As we discuss in our attached paper, there should be no barriers to entry at the firm, vehicle, or driver levels; there should be no price controls; and there should be no exhaustive rules governing business operations or service provision. By limiting competition, these types of regulations have yielded higher prices, lower quality, and antiquated technologies and practices. By removing these barriers, the Commission can arrest the precipitous decline of the taxi and limousine industries in the face of changing technologies and ensure that the industries’ future is characterized by continued competition and innovation.
In addition, in those instances where the Commission is deciding how and when to regulate, we propose a simple framework for principled regulatory reform:
- Start with a blank slate. Regulators should constantly approach their task as if they are starting anew. If you were to design regulations from scratch today, what would they look like?
- Define the nature of the problem. Begin by identifying a systemic market failure that the regulation is aiming to address. This step requires a regulator to clearly (1) explain how the normal process of market competition is not working and (2) assess the factual basis for this market failure. Simply wanting to improve a product or service is admirable but falls far short of justifying regulatory intervention that might undermine competition.
- Identify alternative solutions. Once a systemic market failure has been identified, a number of alternative approaches to address it should be identified as well. Ultimately, there may be no need for regulatory intervention if other approaches resolve the problem better or more efficiently than regulation would. The list of potential alternatives should include the alternatives of deregulation and of doing nothing, as well as an open-minded assessment of how the current set of public policies might be contributing to the problem.

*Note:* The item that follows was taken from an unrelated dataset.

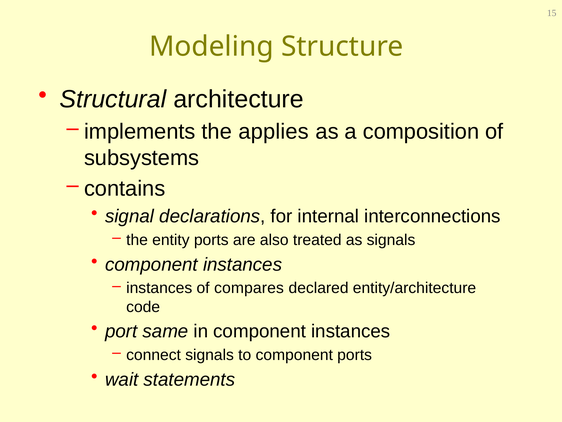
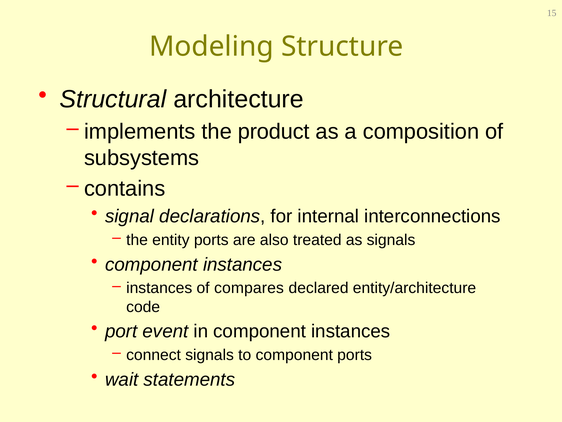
applies: applies -> product
same: same -> event
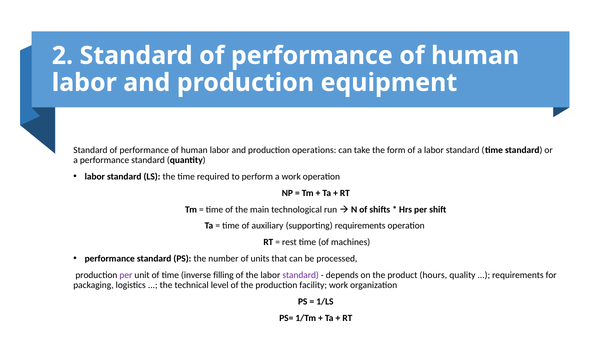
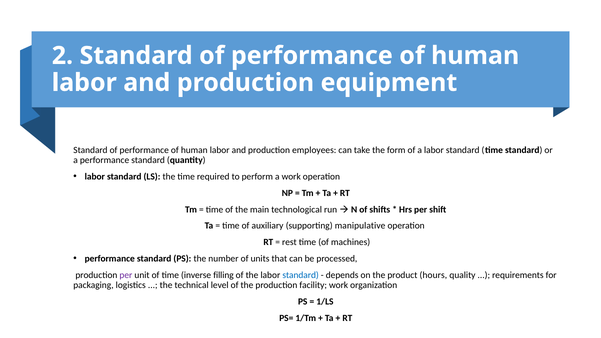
operations: operations -> employees
supporting requirements: requirements -> manipulative
standard at (301, 275) colour: purple -> blue
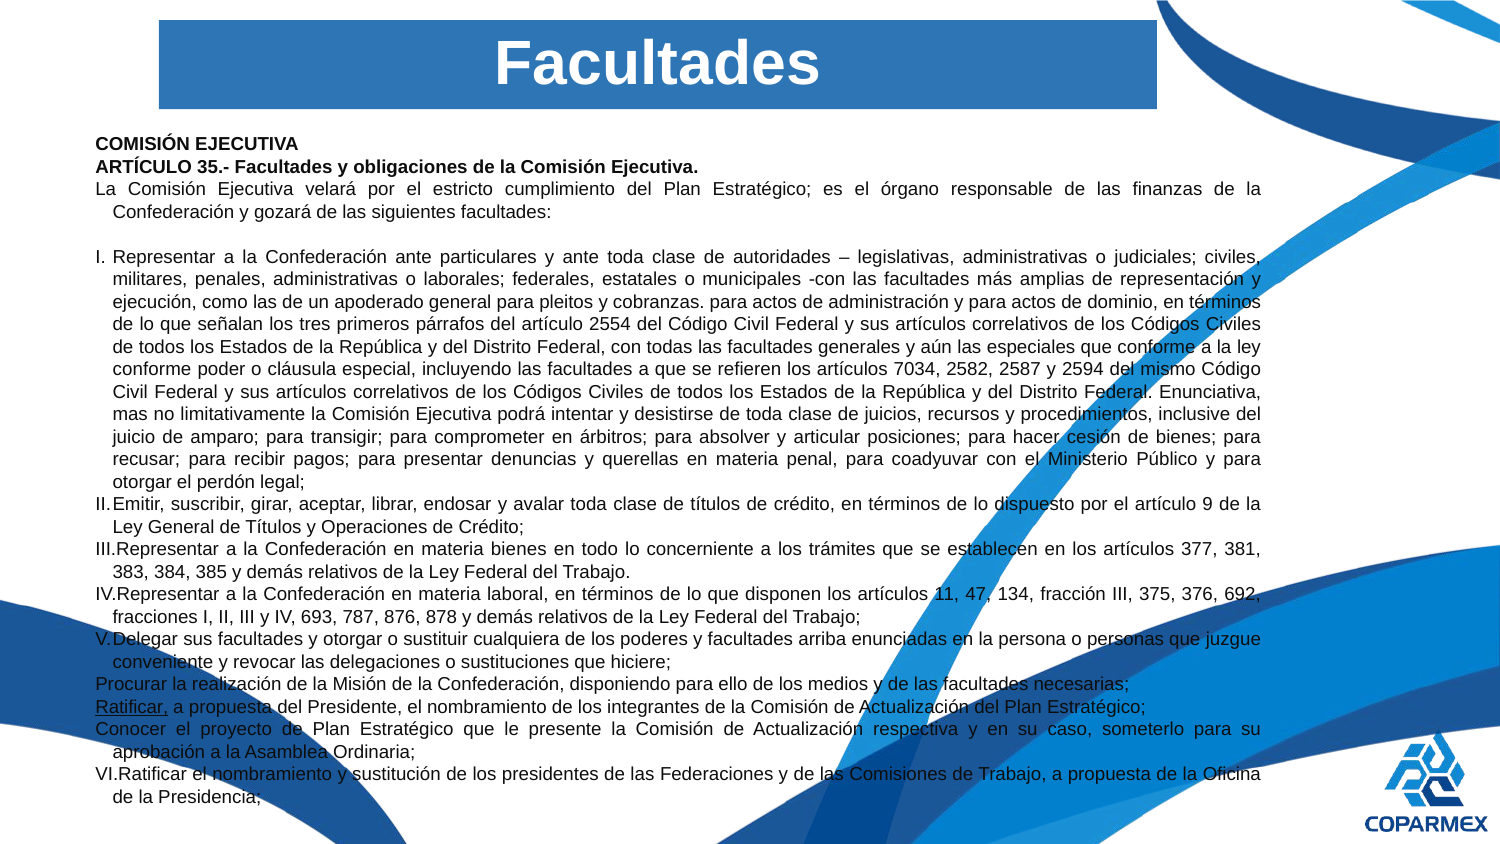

- Define the costs of each solution. Every available option will require trade-offs of some sort. Regulators must define and, if possible, quantify the costs associated with each solution to the problem, including both the monetary and nonmonetary costs. Regulators should also explicitly recognize the potential for unintended consequences. Regulators should also include analysis of the “do nothing” solution.
- Define and quantify the expected benefits of the regulation. Once the costs of each alternative are understood, it is necessary to weigh them against the benefits of each approach. Maintaining the profitability or even continued existence of established firms should not be counted as a benefit of regulation since artificial protections of industry come at the expense of consumers and taxpayers.
- Measure benefits and costs. Both benefits and costs must be defined and measured in a scientific, technical way. In cases where the benefits and costs cannot be accurately quantified, the subjective nature of these trade-offs should be explicitly acknowledged.
It is important that the Commission—using this framework as a guide—analyze the impact that barriers to entry, price controls, and mandated business practices may have on (1) continued competition within the taxi and limousine industries, (2) these industries’ ability to compete with other for-hire transportation services like Uber and Lyft, and (3) the capacity of these industries to adapt and change to fit consumer preferences and economic realities. If the Commission fails to implement such analysis, it may promulgate regulations that hinder, rather than help, the taxi and limousine industries as well as consumers that have come to rely on these services.